- Problem statement:
Please format every line of the material below as a Markdown table with two columns, Row for the row number and Line for the text, skipping any blank lines. Leave the pictures out of your answer.

- Input material:

□ □ □ □

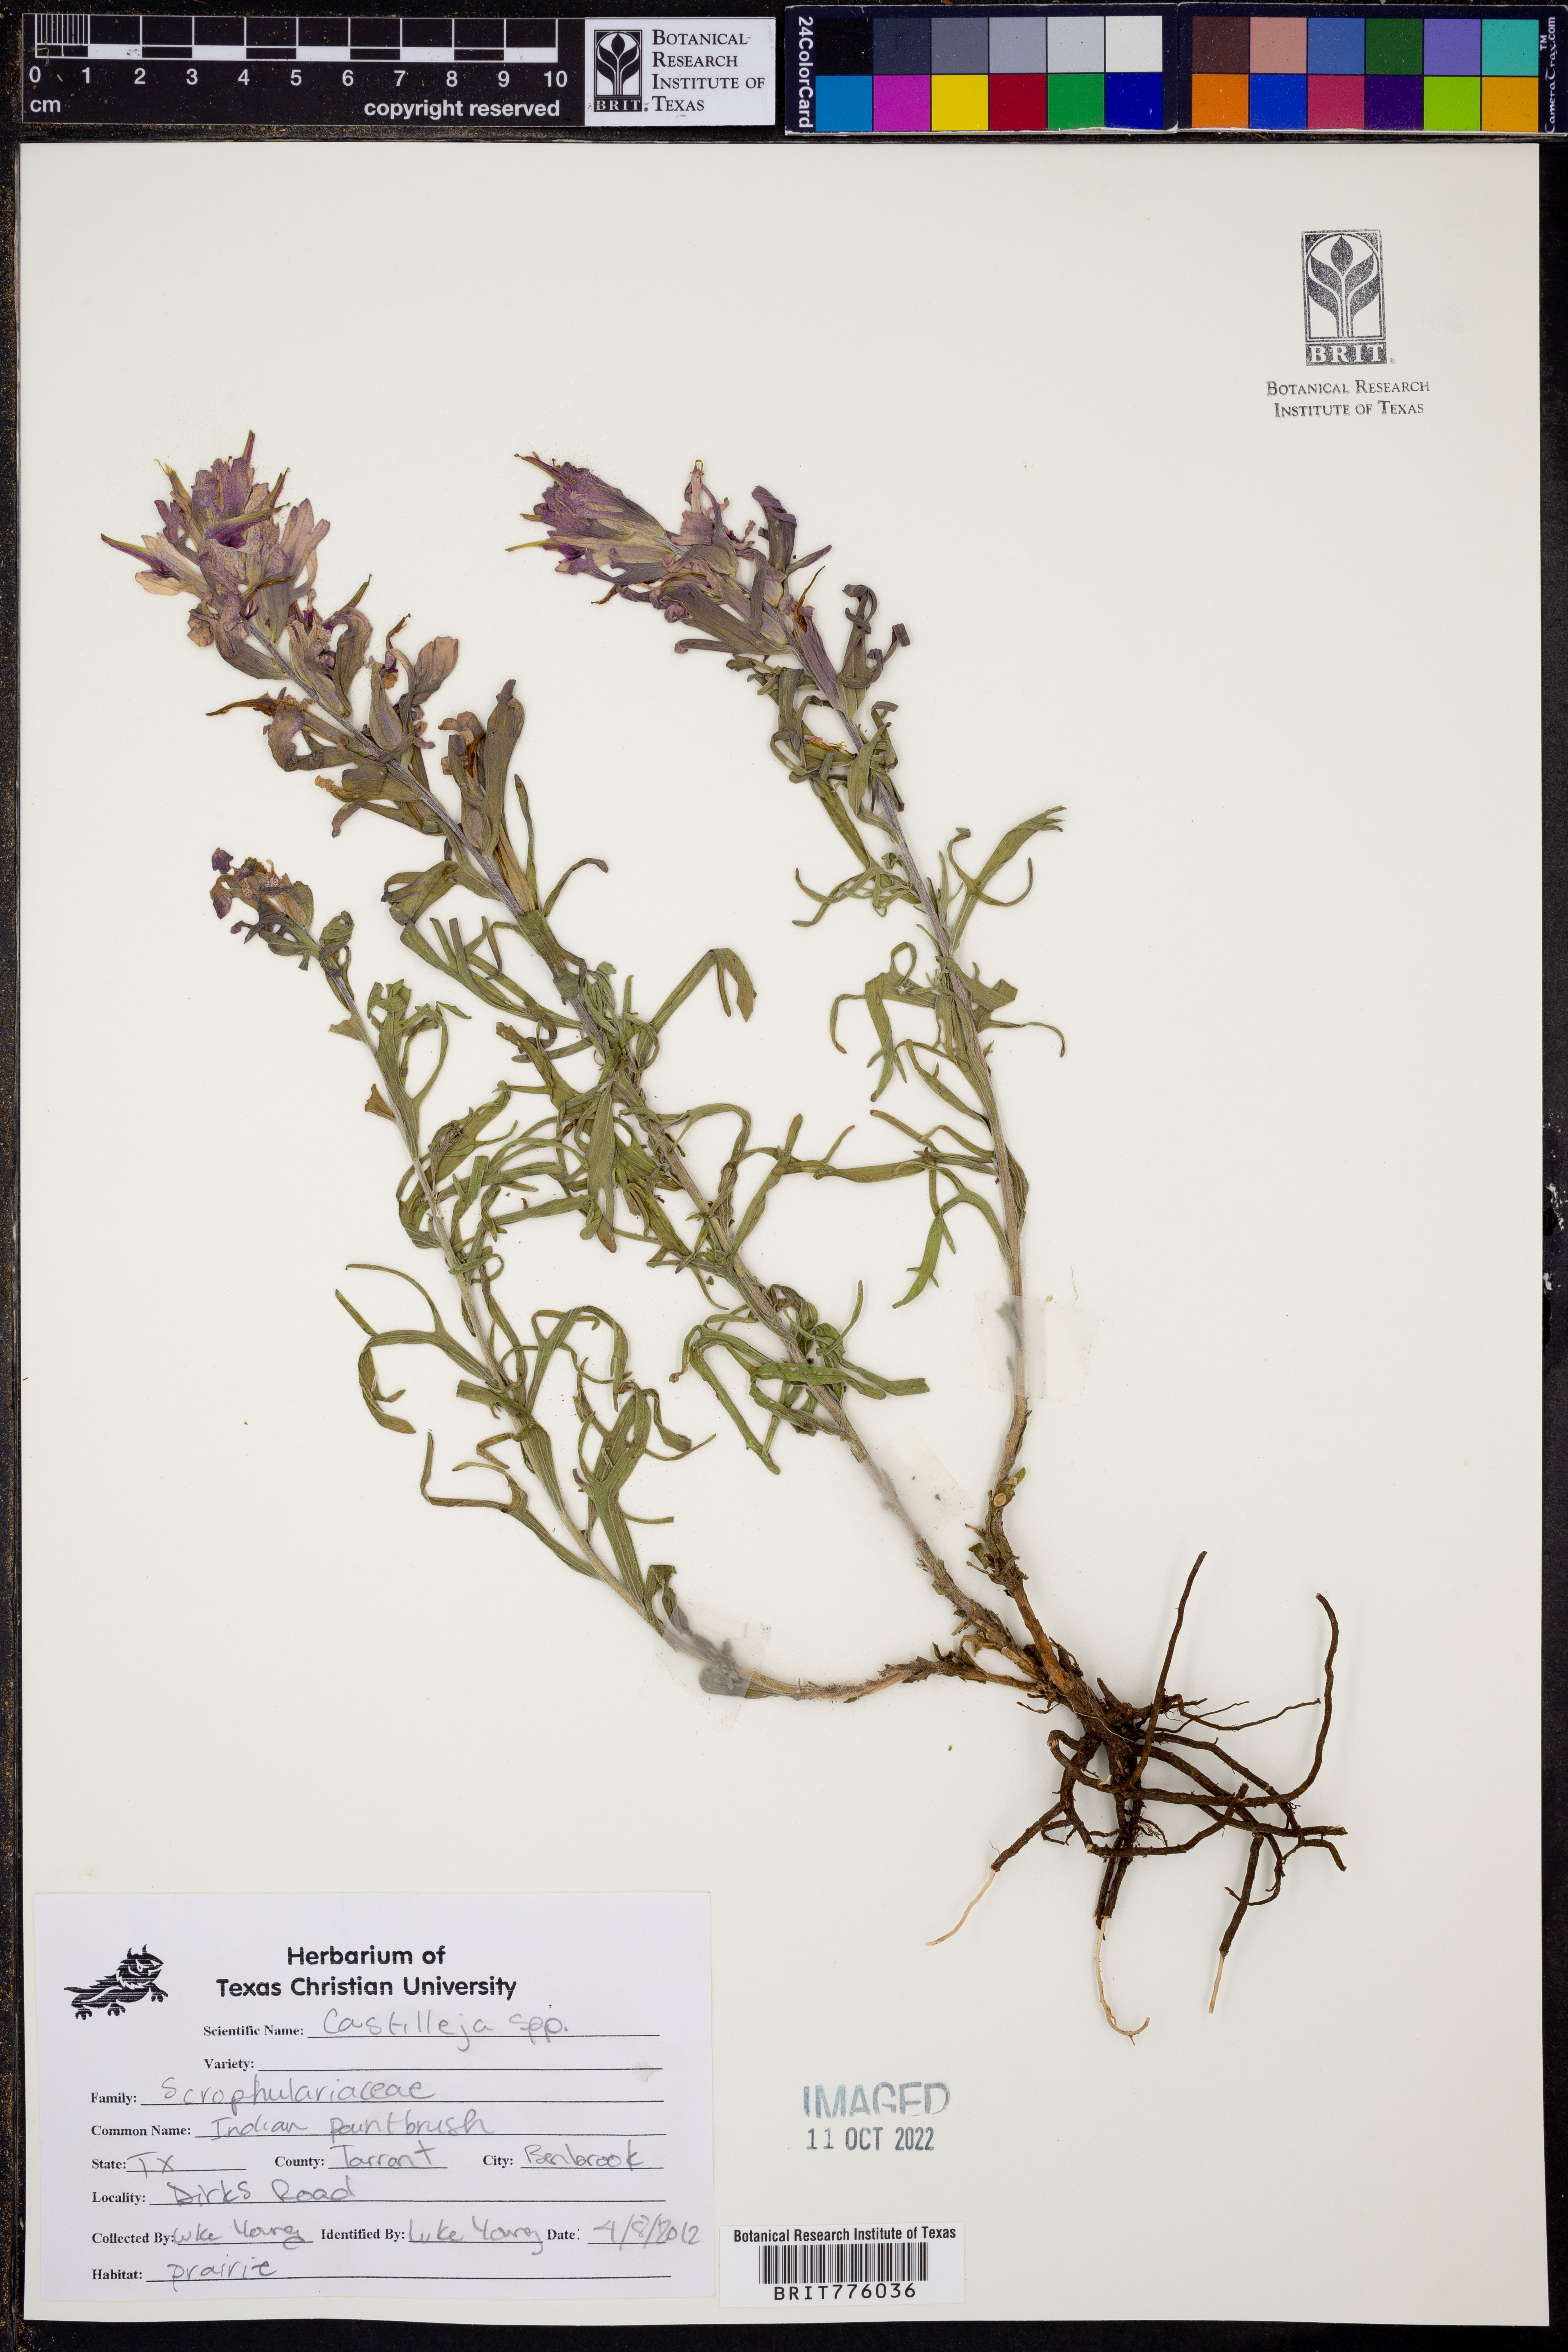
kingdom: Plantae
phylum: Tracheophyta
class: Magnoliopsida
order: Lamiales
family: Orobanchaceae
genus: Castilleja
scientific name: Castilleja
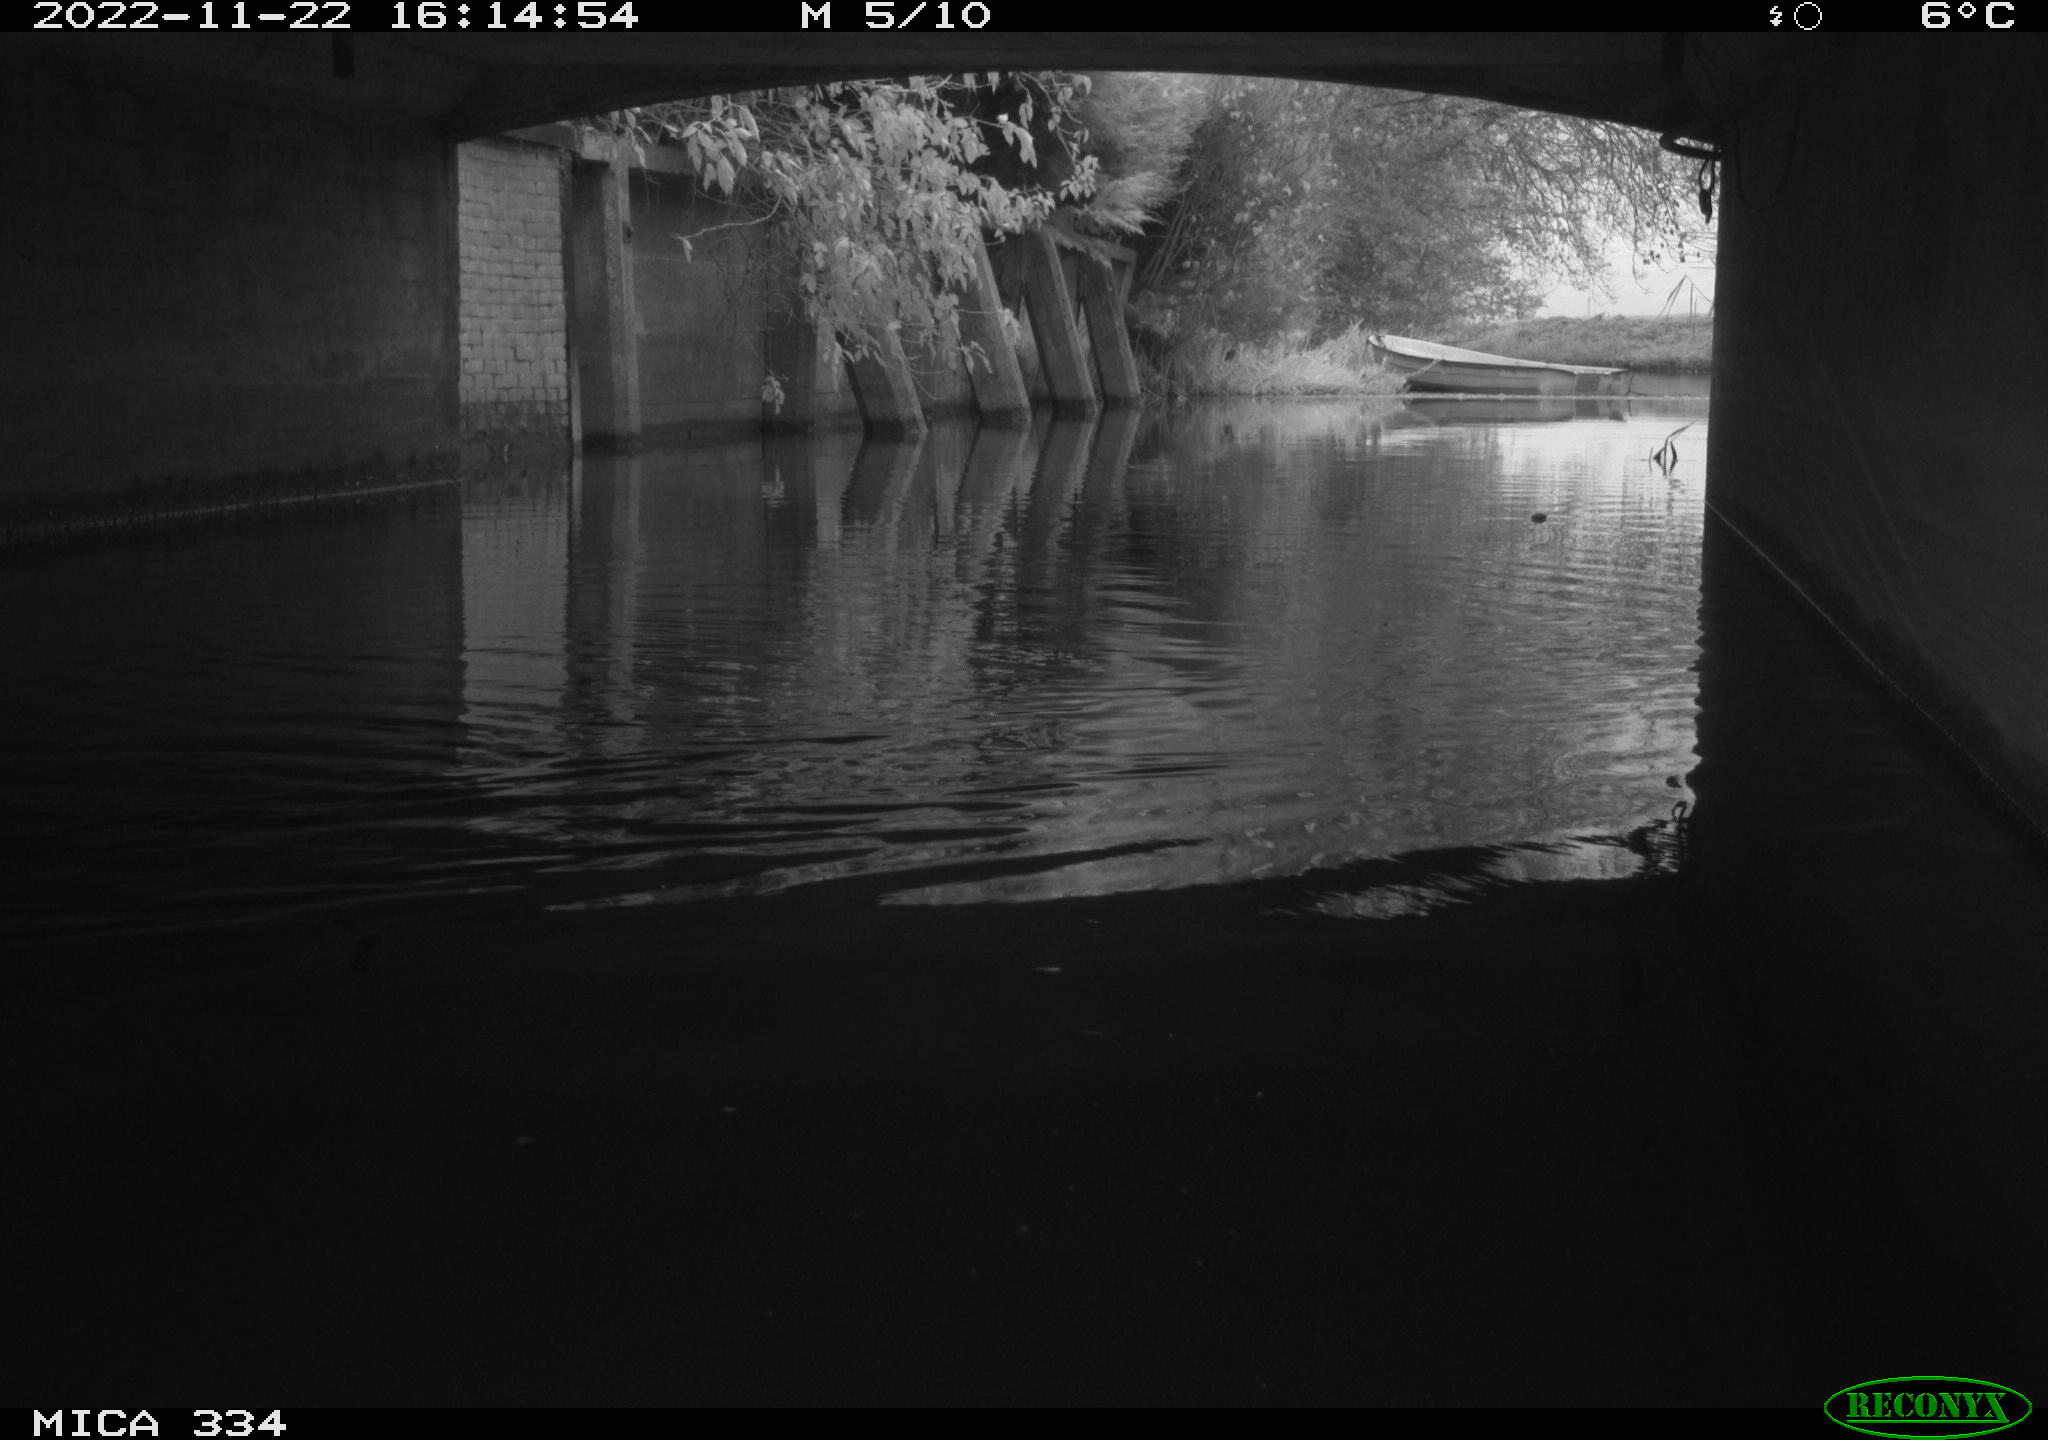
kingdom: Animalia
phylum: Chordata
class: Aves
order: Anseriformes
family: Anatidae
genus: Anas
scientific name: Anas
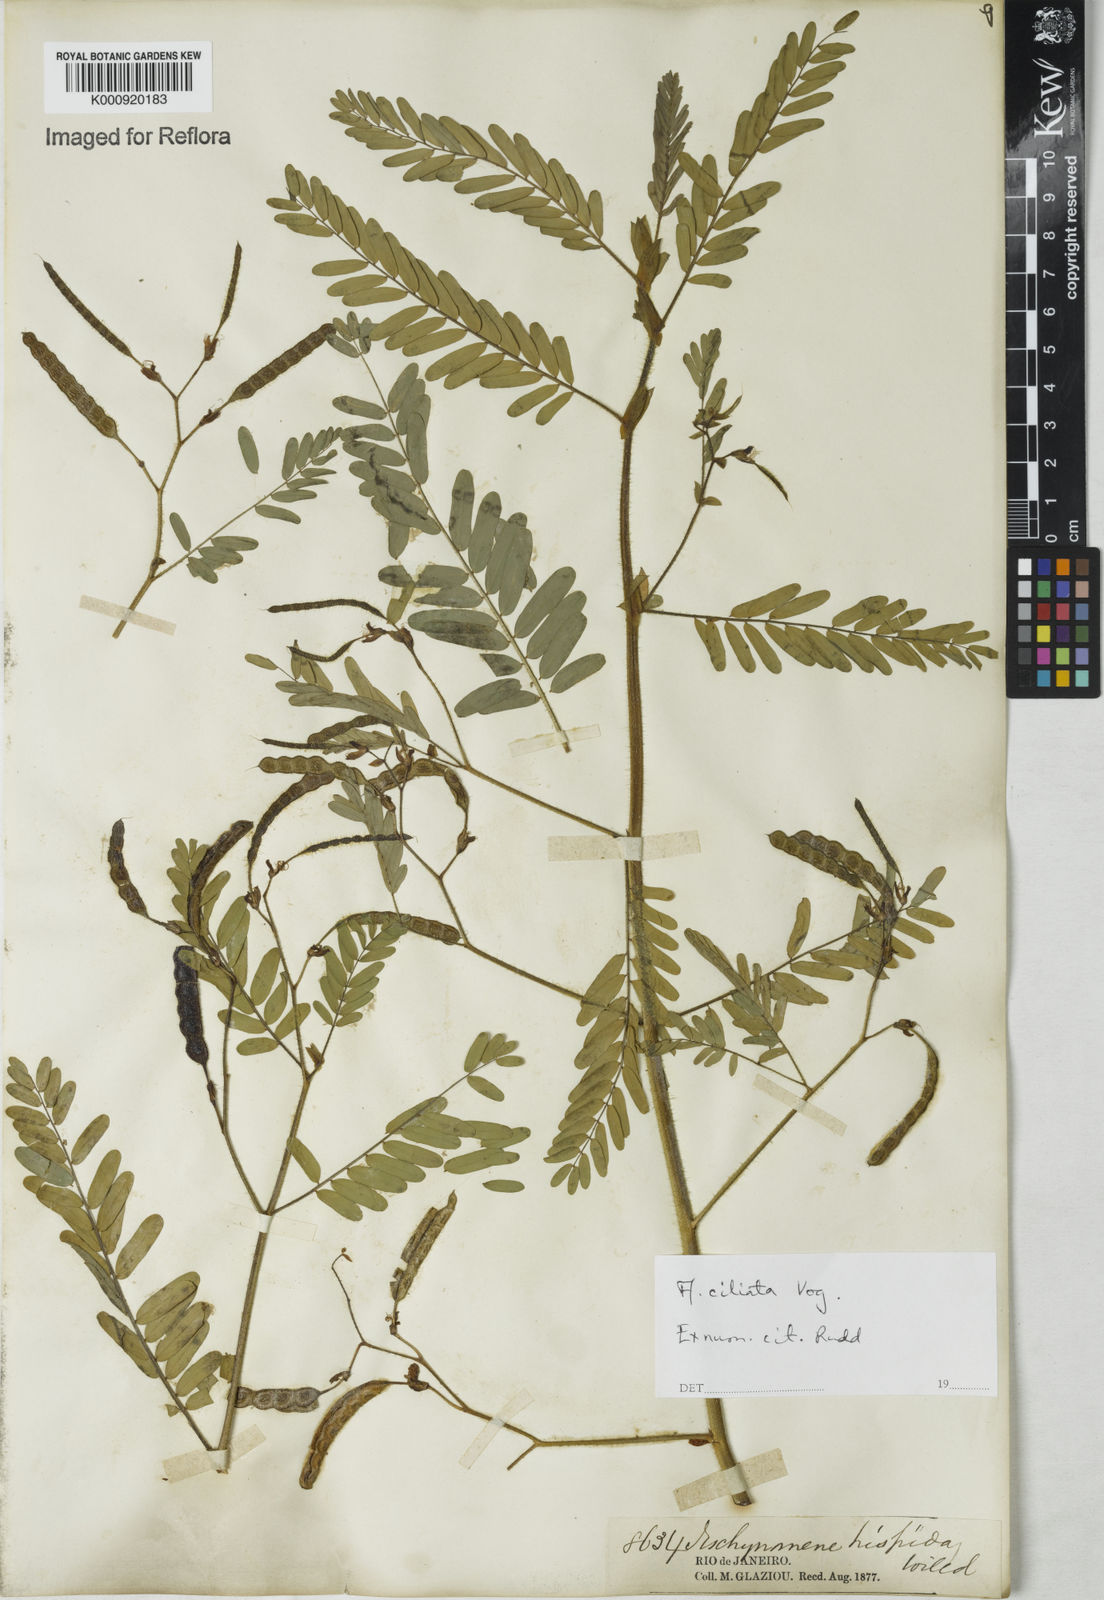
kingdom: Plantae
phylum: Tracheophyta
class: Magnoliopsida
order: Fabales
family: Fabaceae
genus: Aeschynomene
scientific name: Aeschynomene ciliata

□ □ □ □

- The reply:
| Row | Line |
|---|---|
| 1 | kingdom: Plantae |
| 2 | phylum: Tracheophyta |
| 3 | class: Magnoliopsida |
| 4 | order: Lamiales |
| 5 | family: Orobanchaceae |
| 6 | genus: Castilleja |
| 7 | scientific name: Castilleja |
| 8 | kingdom: Animalia |
| 9 | phylum: Chordata |
| 10 | class: Aves |
| 11 | order: Anseriformes |
| 12 | family: Anatidae |
| 13 | genus: Anas |
| 14 | scientific name: Anas |
| 15 | kingdom: Plantae |
| 16 | phylum: Tracheophyta |
| 17 | class: Magnoliopsida |
| 18 | order: Fabales |
| 19 | family: Fabaceae |
| 20 | genus: Aeschynomene |
| 21 | scientific name: Aeschynomene ciliata |